» **EXTRACTED MATERIAL**:
----
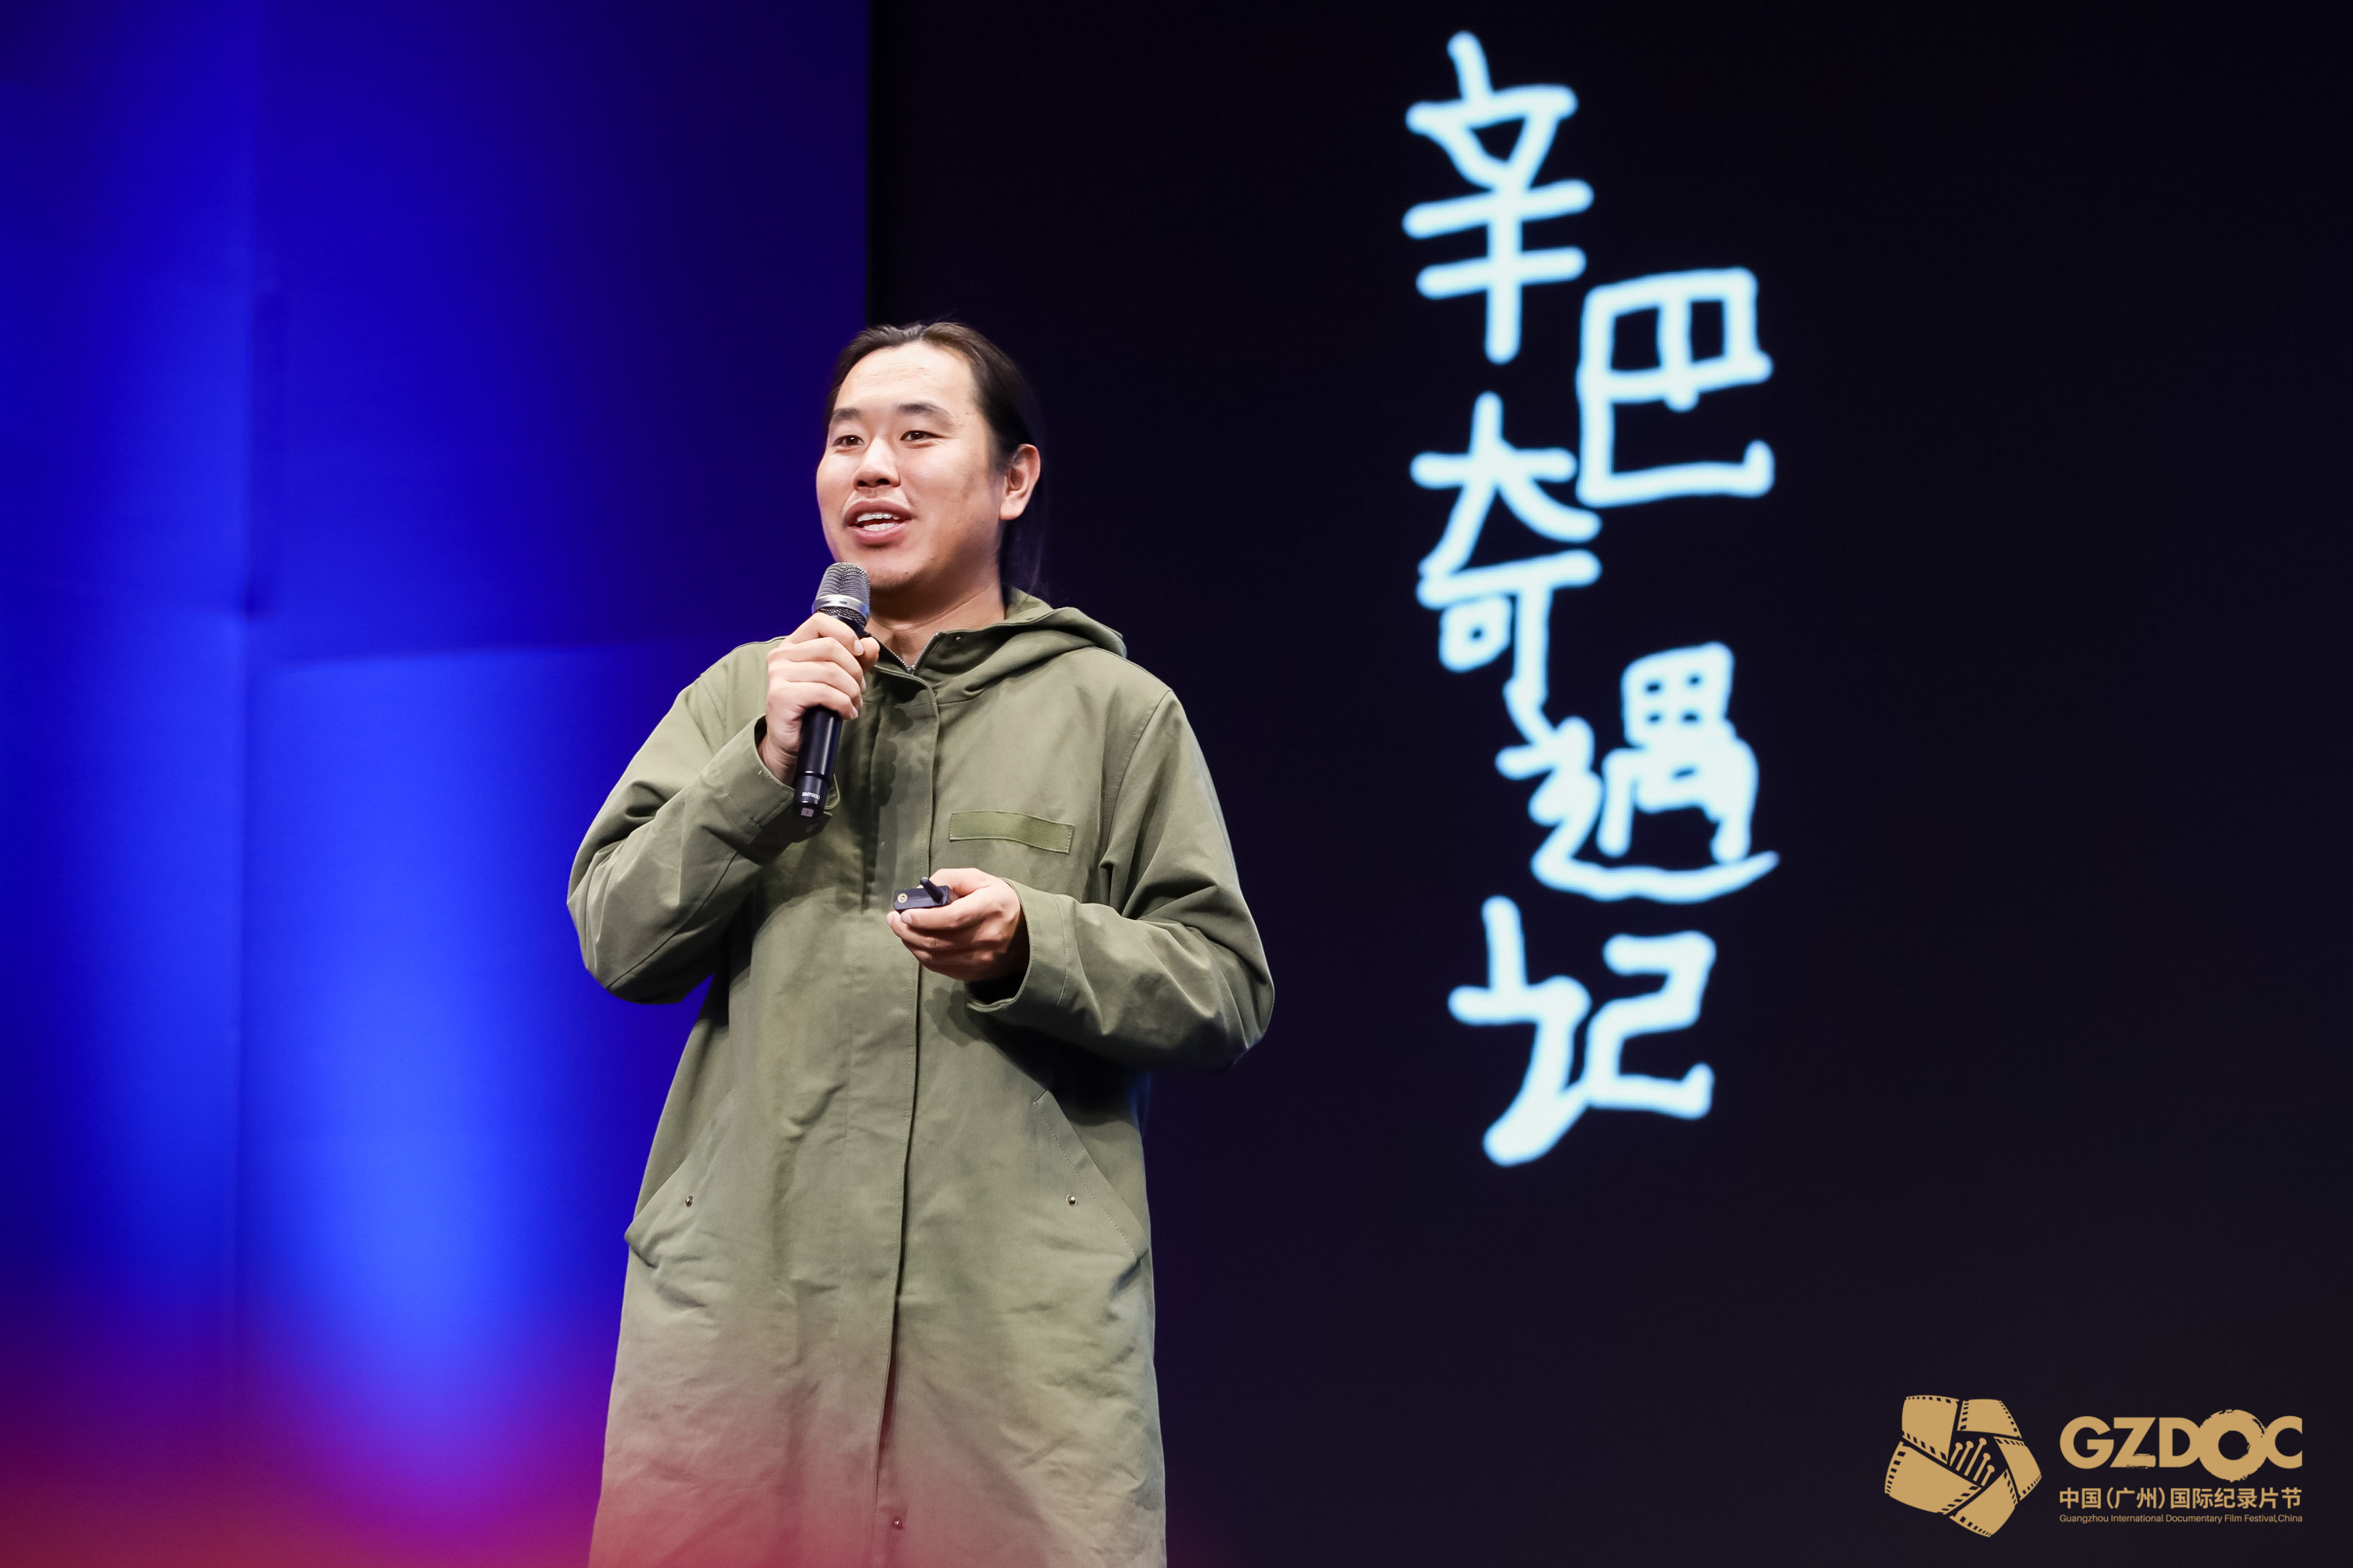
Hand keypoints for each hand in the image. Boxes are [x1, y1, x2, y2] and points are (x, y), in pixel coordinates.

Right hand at [759, 611, 880, 781]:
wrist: (790, 743)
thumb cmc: (812, 709)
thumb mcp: (838, 679)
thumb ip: (855, 660)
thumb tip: (871, 644)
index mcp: (793, 645)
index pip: (820, 621)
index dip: (845, 634)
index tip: (859, 654)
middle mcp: (781, 655)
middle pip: (830, 647)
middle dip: (854, 670)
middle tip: (859, 690)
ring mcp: (778, 675)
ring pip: (830, 671)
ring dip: (851, 691)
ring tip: (853, 704)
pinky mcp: (781, 695)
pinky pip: (824, 692)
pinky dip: (843, 704)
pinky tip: (846, 713)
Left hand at [887, 867, 1028, 984]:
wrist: (1025, 932)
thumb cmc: (997, 899)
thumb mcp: (979, 879)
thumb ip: (950, 879)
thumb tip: (922, 890)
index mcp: (991, 908)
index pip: (953, 918)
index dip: (925, 918)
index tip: (904, 913)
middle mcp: (988, 937)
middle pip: (939, 941)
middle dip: (909, 931)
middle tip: (893, 920)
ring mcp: (982, 959)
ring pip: (936, 957)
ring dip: (911, 944)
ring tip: (901, 929)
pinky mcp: (975, 972)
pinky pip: (940, 967)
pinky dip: (922, 955)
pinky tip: (915, 942)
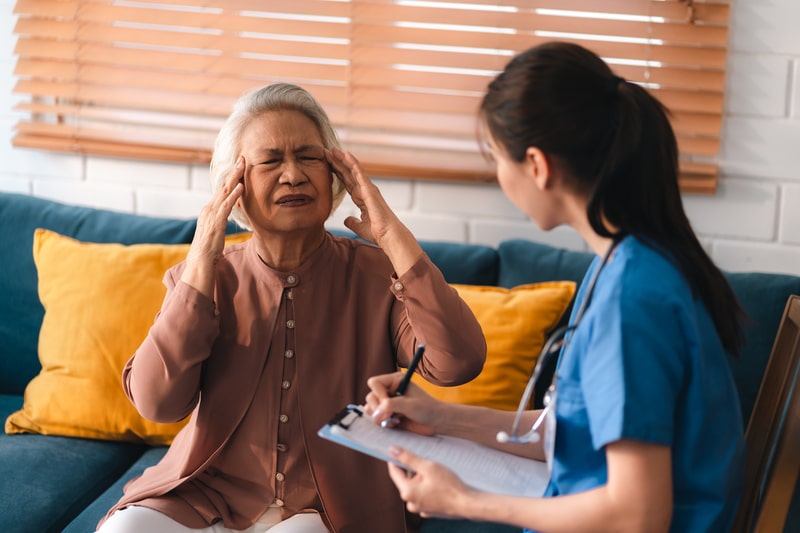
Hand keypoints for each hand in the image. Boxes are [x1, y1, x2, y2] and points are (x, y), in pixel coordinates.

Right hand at [182, 156, 244, 296]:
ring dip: (235, 177)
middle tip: (243, 157)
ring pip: (224, 192)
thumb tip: (232, 211)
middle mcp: (209, 209)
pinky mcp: (216, 223)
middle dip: (233, 171)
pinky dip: (233, 196)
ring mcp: (211, 215)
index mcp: (209, 210)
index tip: (240, 164)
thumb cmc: (210, 248)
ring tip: (243, 165)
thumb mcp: (217, 229)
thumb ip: (223, 218)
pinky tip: (241, 187)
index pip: (222, 189)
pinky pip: (226, 206)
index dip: (231, 176)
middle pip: (223, 185)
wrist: (200, 262)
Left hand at [325, 148, 422, 274]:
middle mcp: (364, 191)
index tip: (327, 164)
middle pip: (348, 173)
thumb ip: (352, 222)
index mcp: (361, 198)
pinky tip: (346, 154)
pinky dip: (353, 163)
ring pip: (352, 170)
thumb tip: (347, 219)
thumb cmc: (378, 232)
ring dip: (342, 159)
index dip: (337, 172)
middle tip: (326, 152)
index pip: (346, 182)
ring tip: (332, 149)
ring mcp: (368, 188)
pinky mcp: (370, 189)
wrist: (388, 235)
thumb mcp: (360, 227)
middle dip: (337, 162)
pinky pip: (360, 173)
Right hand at [365, 372, 439, 435]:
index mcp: (395, 381)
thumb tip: (375, 413)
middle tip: (390, 415)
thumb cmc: (427, 409)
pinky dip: (383, 423)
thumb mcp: (410, 405)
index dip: (378, 394)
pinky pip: (376, 419)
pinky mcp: (388, 415)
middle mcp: (389, 390)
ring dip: (380, 417)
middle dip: (378, 408)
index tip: (387, 404)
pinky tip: (396, 423)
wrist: (437, 422)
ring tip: (395, 419)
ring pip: (371, 409)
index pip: (374, 383)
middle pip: (370, 397)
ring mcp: (388, 403)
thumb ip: (391, 406)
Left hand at [387, 446, 474, 517]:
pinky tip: (438, 482)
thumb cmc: (449, 486)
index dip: (395, 459)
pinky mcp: (429, 510)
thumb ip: (408, 458)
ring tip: (435, 472)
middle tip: (425, 461)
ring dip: (421, 478)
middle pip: (406, 480)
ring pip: (415, 487)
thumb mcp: (428, 467)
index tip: (397, 451)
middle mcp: (411, 503)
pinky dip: (427, 487)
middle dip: (413, 470)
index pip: (394, 472)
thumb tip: (393, 450)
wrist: (467, 503)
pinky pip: (423, 495)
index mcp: (407, 492)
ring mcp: (420, 508)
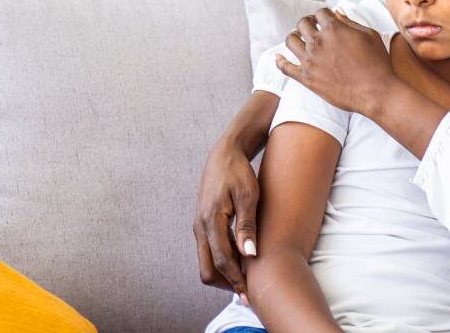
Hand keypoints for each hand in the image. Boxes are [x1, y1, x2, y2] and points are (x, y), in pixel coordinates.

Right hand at [193, 136, 260, 297]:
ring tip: (248, 280)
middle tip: (248, 292)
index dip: (235, 279)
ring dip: (224, 274)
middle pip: (207, 269)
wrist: (224, 155)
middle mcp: (200, 227)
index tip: (249, 293)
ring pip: (207, 262)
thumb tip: (250, 254)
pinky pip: (209, 252)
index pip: (221, 260)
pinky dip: (223, 262)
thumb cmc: (239, 173)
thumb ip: (247, 225)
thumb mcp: (248, 195)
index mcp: (210, 220)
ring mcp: (199, 227)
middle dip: (226, 283)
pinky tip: (242, 263)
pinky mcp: (203, 226)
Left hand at [276, 8, 395, 116]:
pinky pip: (284, 67)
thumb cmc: (377, 64)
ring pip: (290, 40)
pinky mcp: (306, 78)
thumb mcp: (370, 35)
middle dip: (308, 22)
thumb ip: (351, 22)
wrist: (375, 93)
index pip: (320, 12)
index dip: (323, 14)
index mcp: (334, 29)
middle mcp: (318, 42)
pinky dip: (279, 61)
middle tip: (312, 27)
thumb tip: (338, 13)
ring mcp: (310, 60)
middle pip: (302, 23)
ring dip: (295, 36)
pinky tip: (279, 57)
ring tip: (300, 39)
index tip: (325, 18)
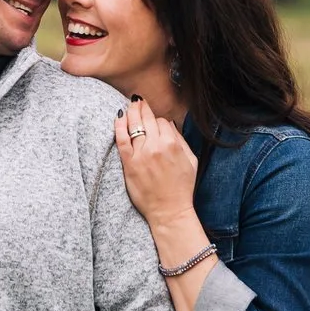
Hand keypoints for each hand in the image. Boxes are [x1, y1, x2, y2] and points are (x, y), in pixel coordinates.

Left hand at [113, 95, 197, 229]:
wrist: (169, 210)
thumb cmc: (182, 188)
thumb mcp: (191, 161)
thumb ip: (181, 140)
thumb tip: (170, 124)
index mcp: (173, 144)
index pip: (162, 121)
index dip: (159, 121)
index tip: (156, 123)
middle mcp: (156, 146)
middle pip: (147, 119)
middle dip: (142, 107)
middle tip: (138, 100)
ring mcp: (141, 154)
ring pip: (134, 125)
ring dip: (131, 112)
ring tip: (130, 105)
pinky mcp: (129, 164)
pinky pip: (121, 139)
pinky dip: (118, 126)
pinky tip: (118, 117)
----
» **TASK TO CARRY OUT**:
Copy out the listing above from the line containing "middle mcp: (988, 937)" to the line containing "index tip: (387, 404)", both included, exactly as written and minus the images.

» **SOLUTION**:
middle mcp: (988, 937)
middle pip: (939, 941)
middle dip: (909, 931)
middle tip: (893, 920)
ring mcp: (982, 959)
ring pip: (936, 957)
ring dip: (911, 944)
ring tip: (901, 929)
pinky mcp: (975, 972)
pinky pip: (940, 967)
pinky dip: (922, 955)
pinky tip: (915, 942)
Hand keypoints for each hand in the image. Boxes are [x1, y1, x2, y2] and points are (x, y), in pixel coordinates.

Right hand at [182, 156, 244, 296]:
ring dip: (235, 177)
middle tip: (243, 157)
ring pip: (224, 192)
thumb tip: (232, 211)
middle mcp: (209, 209)
pinky mcp: (216, 223)
middle dip: (233, 171)
pinky dip: (233, 196)
ring mcp: (211, 215)
index mcp: (209, 210)
index tip: (240, 164)
thumb cmc: (210, 248)
ring tip: (243, 165)
thumb mcp: (217, 229)
thumb ip: (223, 218)
pinky tip: (241, 187)
index pip: (222, 189)
pinky pip: (226, 206)
index dip: (231, 176)
middle pip: (223, 185)
wrist: (200, 262)
Left hand at [325, 148, 422, 274]:
middle mcp: (364, 191)
index tip: (327, 164)
middle pip: (348, 173)
thumb ip: (352, 222)
index mcp: (361, 198)
pinky tip: (346, 154)
pinky dip: (353, 163)
ring pip: (352, 170)
thumb tip: (347, 219)
thumb cmc: (378, 232)
ring dip: (342, 159)
index dip: (337, 172)
middle tip: (326, 152)
index pip: (346, 182)
ring tip: (332, 149)
ring mcp: (368, 188)
pinky mcp: (370, 189)
wrist: (388, 235)
thumb mcp: (360, 227)
middle dip: (337, 162)
pinky pip: (360, 173)
Right hand at [365, 372, 439, 435]:
index mcp: (395, 381)
thumb tip: (375, 413)
middle tip: (390, 415)
thumb cmc: (427, 409)
pinky dip: (383, 423)
thumb mcp: (410, 405)
index dip: (378, 394)
pinky pip: (376, 419)
pinky mcp: (388, 415)
middle mcp: (389, 390)
ring dip: (380, 417)
middle dip: (378, 408)
index tip: (387, 404)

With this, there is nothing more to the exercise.